By the river they met with the wooden child
running from the fox and cat and monster so riled
“If you don’t wise up you’ll never be a boy
Stay away from schemes and tricks and old decoys.”
I promise, I promise, I promise, I’ll be good
Into a boy, from fire wood)
O Bedouin…You rage a battle in me.

A flock of white vales cross Neptune’s waves,
and centuries pass like hours in days
Stirring up dark ancient seas, drawing new lines in old mythologies
In the distance a portrait, a Newfound land, anchored on the shores of tattooed paths
of Chipawahs and Ojibways, and Seneca that passed this way.
When the grey wolf howled from the mountain sky, from the precipice, the danger cry,
the she-wolf inside you tightened her grip for her reply,
Did you listen?
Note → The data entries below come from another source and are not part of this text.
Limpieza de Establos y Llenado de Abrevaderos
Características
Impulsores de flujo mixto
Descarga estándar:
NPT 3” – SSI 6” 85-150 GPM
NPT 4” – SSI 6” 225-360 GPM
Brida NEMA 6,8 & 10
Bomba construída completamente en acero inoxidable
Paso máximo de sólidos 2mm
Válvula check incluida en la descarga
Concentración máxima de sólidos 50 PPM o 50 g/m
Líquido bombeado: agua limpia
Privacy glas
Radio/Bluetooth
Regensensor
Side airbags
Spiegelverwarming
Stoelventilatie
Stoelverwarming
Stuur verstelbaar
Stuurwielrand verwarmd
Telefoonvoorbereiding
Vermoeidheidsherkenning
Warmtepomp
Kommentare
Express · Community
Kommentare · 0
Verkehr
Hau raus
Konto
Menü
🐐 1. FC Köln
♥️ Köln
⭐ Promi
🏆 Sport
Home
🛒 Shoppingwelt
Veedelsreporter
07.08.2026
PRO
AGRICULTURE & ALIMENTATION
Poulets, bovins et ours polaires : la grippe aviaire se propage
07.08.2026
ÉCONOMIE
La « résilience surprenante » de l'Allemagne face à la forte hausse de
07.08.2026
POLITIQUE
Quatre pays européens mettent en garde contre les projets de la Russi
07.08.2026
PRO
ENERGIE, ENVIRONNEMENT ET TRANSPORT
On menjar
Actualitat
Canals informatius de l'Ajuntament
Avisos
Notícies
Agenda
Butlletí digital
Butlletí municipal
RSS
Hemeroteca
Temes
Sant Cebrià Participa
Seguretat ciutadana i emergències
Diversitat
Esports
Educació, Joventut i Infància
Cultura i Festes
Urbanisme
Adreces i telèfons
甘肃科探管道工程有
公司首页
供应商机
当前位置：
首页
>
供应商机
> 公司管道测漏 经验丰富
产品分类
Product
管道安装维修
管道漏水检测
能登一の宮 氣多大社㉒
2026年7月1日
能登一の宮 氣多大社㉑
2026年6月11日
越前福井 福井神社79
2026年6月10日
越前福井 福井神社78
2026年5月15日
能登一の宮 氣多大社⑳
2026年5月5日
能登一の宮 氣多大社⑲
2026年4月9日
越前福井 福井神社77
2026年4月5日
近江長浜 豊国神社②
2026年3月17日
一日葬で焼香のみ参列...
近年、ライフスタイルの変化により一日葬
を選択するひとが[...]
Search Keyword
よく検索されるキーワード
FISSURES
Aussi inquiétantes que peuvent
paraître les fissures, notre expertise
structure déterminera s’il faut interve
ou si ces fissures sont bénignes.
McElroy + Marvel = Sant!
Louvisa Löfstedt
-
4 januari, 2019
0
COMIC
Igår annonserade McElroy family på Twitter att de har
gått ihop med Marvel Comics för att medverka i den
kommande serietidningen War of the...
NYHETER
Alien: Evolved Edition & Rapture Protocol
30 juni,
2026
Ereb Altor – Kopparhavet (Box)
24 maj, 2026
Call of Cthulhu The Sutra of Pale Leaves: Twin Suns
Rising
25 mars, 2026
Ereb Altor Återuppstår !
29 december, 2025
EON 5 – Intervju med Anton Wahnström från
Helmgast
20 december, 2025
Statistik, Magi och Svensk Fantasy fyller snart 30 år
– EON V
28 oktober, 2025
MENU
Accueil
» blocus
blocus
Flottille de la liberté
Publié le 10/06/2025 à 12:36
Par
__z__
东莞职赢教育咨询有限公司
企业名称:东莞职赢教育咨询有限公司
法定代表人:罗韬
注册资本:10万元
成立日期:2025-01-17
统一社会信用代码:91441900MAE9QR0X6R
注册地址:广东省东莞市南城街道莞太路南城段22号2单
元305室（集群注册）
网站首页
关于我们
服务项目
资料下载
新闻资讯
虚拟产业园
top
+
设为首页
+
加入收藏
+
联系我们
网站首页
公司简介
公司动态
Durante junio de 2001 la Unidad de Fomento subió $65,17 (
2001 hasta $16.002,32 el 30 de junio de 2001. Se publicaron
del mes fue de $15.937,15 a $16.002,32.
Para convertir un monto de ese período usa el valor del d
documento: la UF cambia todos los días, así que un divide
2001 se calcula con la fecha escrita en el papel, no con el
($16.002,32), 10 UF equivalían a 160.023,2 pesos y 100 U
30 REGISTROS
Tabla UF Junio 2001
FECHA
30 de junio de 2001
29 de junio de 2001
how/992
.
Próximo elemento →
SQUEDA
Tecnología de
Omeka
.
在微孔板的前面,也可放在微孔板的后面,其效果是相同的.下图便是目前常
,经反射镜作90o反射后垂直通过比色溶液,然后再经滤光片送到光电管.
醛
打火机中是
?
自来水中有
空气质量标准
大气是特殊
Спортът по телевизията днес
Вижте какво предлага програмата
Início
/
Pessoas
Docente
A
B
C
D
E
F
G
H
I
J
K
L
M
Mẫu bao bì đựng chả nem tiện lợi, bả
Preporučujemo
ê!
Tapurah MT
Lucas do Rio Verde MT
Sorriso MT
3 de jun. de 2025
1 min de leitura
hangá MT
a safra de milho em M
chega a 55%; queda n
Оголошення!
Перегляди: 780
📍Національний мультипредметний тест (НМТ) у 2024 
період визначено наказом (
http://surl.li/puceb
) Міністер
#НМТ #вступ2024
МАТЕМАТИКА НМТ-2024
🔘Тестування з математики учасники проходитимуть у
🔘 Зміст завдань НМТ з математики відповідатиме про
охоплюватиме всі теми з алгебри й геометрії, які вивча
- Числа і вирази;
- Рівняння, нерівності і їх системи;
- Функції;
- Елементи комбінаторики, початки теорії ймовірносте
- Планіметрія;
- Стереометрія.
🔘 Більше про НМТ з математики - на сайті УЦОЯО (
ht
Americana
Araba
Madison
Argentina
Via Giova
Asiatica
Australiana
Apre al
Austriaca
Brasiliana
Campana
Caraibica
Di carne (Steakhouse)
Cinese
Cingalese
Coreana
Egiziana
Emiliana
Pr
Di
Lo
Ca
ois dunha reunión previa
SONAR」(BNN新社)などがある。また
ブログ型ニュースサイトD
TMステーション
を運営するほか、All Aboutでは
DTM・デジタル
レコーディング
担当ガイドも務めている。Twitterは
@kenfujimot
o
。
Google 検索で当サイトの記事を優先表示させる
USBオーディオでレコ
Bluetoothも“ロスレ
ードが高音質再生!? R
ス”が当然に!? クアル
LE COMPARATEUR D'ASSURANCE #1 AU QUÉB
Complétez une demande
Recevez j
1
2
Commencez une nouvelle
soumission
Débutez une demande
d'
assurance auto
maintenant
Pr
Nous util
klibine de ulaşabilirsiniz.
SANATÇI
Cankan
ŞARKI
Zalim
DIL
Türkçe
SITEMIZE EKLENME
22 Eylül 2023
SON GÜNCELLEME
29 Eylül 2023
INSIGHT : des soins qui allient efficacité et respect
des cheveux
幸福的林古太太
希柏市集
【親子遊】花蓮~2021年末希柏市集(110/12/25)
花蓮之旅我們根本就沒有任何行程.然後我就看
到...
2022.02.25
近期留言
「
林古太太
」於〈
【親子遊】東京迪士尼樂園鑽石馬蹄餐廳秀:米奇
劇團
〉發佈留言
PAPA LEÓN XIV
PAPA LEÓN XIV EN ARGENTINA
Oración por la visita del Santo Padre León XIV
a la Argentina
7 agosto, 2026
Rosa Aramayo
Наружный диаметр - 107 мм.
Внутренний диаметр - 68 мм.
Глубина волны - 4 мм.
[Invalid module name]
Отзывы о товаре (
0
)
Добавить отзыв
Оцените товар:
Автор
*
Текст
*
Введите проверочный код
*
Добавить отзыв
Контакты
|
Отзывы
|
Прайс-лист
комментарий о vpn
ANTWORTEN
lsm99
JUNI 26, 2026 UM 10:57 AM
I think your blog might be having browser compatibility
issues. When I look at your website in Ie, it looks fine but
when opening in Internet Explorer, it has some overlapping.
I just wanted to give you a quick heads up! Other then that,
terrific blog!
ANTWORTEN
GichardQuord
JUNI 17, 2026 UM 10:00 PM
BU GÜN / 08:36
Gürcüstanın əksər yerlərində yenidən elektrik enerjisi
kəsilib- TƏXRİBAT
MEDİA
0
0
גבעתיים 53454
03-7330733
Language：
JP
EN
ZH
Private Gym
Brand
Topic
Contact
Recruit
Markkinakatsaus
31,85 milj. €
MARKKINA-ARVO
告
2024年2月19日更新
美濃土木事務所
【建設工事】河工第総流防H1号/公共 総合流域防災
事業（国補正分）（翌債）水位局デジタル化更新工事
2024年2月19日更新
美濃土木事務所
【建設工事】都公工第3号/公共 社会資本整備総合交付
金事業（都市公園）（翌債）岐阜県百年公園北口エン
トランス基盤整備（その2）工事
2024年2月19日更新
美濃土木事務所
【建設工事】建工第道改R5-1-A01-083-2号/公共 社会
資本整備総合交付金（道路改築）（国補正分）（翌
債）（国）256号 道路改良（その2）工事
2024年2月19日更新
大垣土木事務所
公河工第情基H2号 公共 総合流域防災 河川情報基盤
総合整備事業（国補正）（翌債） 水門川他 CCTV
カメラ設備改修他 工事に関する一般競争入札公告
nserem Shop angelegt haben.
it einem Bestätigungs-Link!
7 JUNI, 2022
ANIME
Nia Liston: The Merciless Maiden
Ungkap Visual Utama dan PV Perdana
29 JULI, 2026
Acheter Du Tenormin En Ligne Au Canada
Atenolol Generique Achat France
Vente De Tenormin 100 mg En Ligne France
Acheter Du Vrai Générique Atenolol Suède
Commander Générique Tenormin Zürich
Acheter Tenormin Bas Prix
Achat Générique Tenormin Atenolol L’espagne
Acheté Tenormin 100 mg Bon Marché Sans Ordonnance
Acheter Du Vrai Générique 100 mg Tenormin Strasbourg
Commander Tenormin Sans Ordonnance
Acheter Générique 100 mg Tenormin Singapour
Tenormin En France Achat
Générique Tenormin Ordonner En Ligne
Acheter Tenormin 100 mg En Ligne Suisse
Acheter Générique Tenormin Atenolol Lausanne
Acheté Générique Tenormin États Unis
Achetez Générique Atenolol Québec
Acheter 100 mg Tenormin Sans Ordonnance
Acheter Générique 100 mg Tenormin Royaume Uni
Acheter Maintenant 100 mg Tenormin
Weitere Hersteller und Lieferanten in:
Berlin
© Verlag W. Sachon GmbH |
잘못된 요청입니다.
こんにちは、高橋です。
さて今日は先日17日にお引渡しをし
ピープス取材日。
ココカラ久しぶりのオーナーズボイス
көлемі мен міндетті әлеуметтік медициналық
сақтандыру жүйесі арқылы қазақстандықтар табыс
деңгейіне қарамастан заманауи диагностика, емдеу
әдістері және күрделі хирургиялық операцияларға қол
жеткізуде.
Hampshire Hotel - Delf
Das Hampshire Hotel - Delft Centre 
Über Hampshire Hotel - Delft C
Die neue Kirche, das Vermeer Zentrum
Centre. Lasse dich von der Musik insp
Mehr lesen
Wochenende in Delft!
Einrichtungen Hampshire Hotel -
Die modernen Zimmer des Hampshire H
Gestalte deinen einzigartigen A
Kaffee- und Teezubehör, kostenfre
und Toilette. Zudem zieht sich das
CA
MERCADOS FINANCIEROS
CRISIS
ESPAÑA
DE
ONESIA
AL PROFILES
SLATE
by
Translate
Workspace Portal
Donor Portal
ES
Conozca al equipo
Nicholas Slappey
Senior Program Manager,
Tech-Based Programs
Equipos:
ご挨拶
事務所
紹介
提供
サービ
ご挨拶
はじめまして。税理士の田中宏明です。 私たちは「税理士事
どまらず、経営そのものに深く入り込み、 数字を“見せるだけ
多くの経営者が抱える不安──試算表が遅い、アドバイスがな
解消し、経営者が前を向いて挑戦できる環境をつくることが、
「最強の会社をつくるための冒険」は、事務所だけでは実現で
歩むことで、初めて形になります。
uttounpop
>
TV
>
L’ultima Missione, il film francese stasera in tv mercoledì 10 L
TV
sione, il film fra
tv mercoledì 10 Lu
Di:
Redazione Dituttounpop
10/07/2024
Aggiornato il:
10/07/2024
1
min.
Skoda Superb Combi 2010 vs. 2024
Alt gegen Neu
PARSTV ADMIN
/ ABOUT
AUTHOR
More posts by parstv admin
Did you muzzle the wild?

O Bedouin

And from a land once jeweled with hides and evergreens
Grew babel towers of urban deities
Profit idols and flashing programming
of west to eastern new commodities
And political gods and media frauds with tabloid offerings
who sacrifice on the altar of bargains, and marketing
O Bedoiun…You’re howling me…

In Julius and Socrates,
in the Pompeiian and her little baby,
in Mecca, Latium and Nazarene,
in the disciples and the apostles’ creed
in Orfeus and Allighieri
in Spanish Queens and peasantry
in Napoleon and Garibaldi
in the Resurgence and tyranny
in broken bones and packaged dreams
in the living gallery,
in the bought, in the sold, fallen, rapined
in the northern greed and the southern disease

O Bedouin, when are you gonna free?

Words and music by Romina Di Gasbarro.